И на этот раз будет все так же. Он примется думать: что же это, дескать, отчего бы не деяние и его мысль? Он учитель, его профессия — речь. Это его не утешит.
Но что большее мог бы он сделать — бог весть. Сменить профессию? Поздно! Во время собирания головешек он будет завидовать Тарутину, Заостровцевой и всем остальным. В конце концов и они учителя, и он учитель. Кто-то получше, кто-то похуже — как всегда. Но они живут спокойно, а он все мечется, все куда-то он рвется. К черту! Если об этом только и думать, можно свихнуться. Не лучше ли плюнуть? И потушить свои дурацкие свечи, ведь свет давно горит.
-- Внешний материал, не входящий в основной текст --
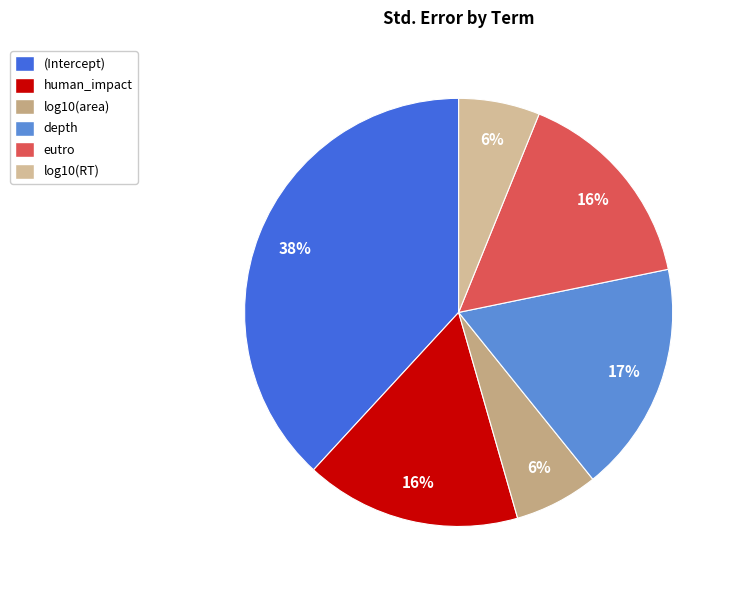

Which slice is the largest?

(Intercept)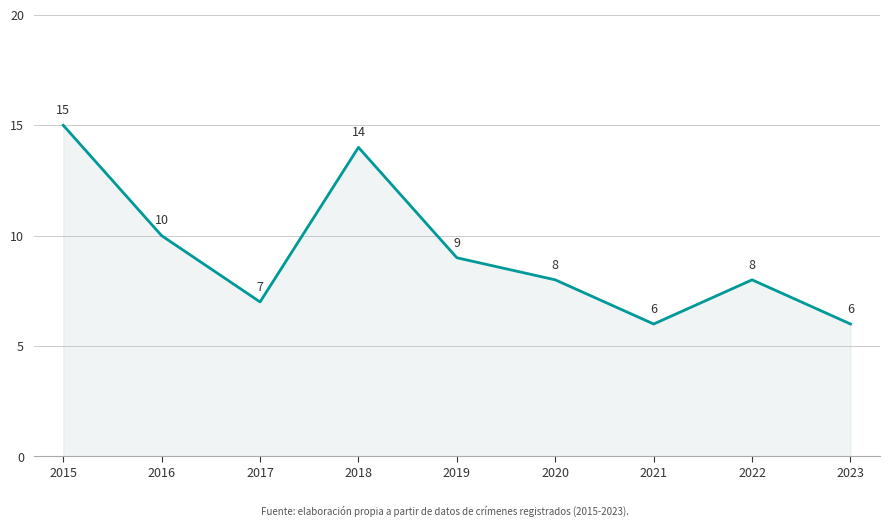

How many interior local valleys (lower than both neighbors) does the data have?

2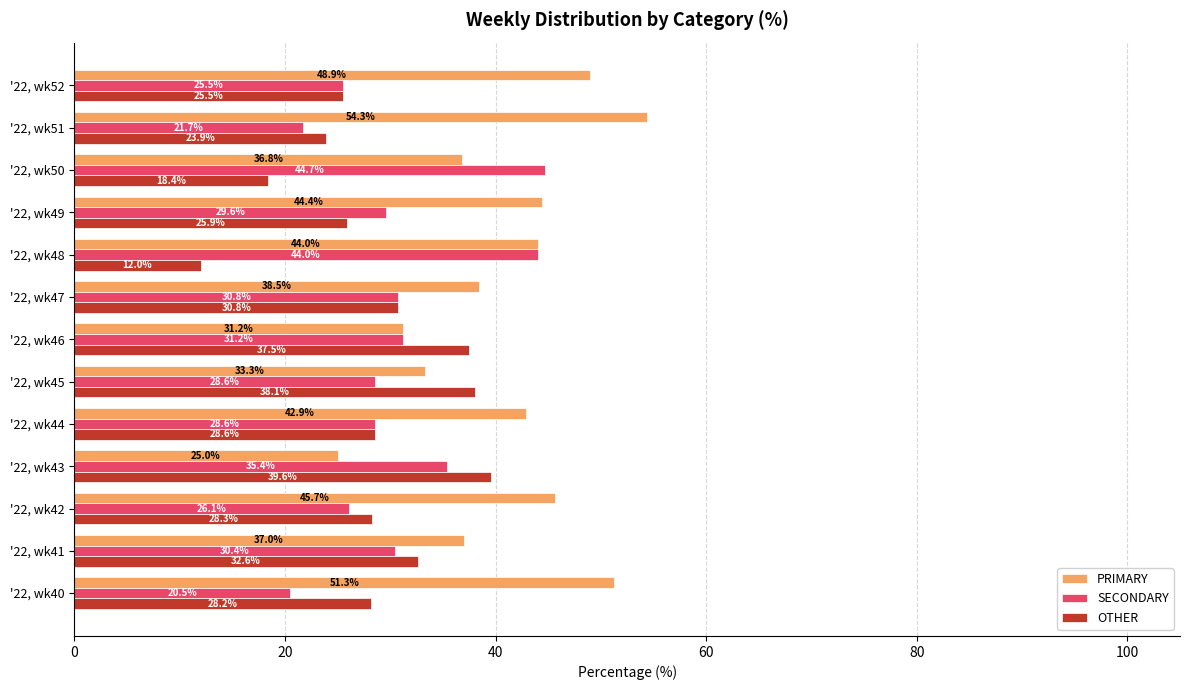

Is the value of PRIMARY at '22, wk41 greater than the value of OTHER at '22, wk50?

Yes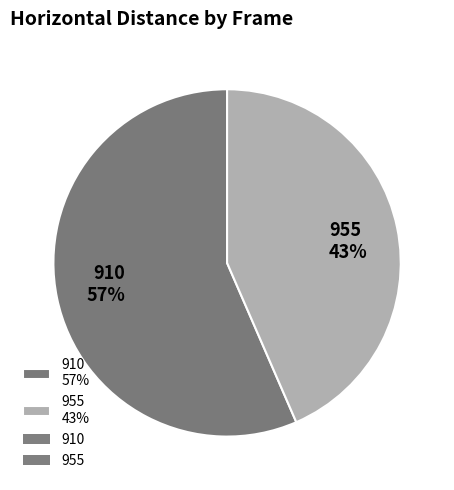

To the nearest percent, what is the average slice percentage?

50%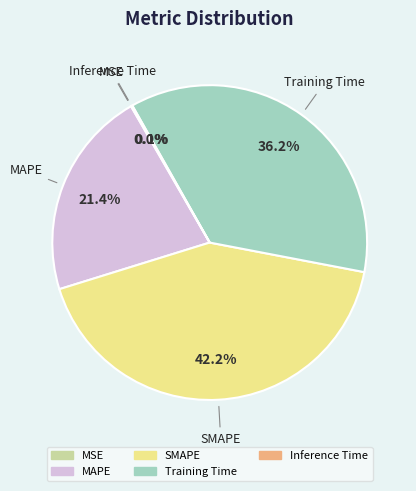

Which has a higher value, MAPE or Training Time?

Training Time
— Хо-хо! — воскликнул Карякин, увидя стол.
Сашка Грек тоже оглядел стол и сказал:
— Ждать больше нельзя. Надо пить.
У Пашки же Фомина было мнение другое.
— Ты пришел сюда не пить, — сказал он.
— Вот это да! — опешил Грек. — Я пришел не пить!
В мгновение ока Сашка собрал со стола рюмки. Все заранее ахнули, ожидая, что сейчас от парадного хрусталя останутся только осколки. Но Сашка злодейства не замышлял. Он рассовал рюмки всем в руки, и, не дав никому прийти в себя, разлил по рюмкам водку.
— За новоселье! — провозгласил Сашка в полном соответствии с рекомендацией предыдущего оратора. — За новоселье. Гоп-ля! И пол-литра нет!
Все разом выпили и разом кинулись к столу — схватить на закуску что придется. Зачин был сделан, сигнал был дан. Через минуту все сидели за столом. Даже Пашка Фомин, который пришел не пить, — он же наполнял рюмки.
— А теперь вот что, — сказал он, легко покрывая всех басом. — Спросим у хозяина дома, что присудили нам позавчера.
— Алименты! — догадался кто-то.
Грохнул смех.
— Степан, что тебе присудили? — спросил Карякин.
Откупоривая бутылку, Степан оглянулся на собрание, махнул рукой и отвернулся опять. Пашка, подойдя, тронул его за плечо.
— Слушай, ты знаешь что?
Степан и его не удостоил ответом. Пашка вынужден был обратиться за сочувствием к коллективу:
— Два дня, как мы бригада коммунистического труда. А тот меланхолик молчит. И за эту пресную личность я голосовал на выборах! Опускал бюллетень! — Пашка изобразил, как чинно он опускал бюллетень за Степана.
Компания зашумела.
— А я что? — взмолился Степан. — Я ничего! Повод достойный, и давайте по этому поводу… (Чок рюмки. Чок-чок-чок!) Вот так. Закусим как следует.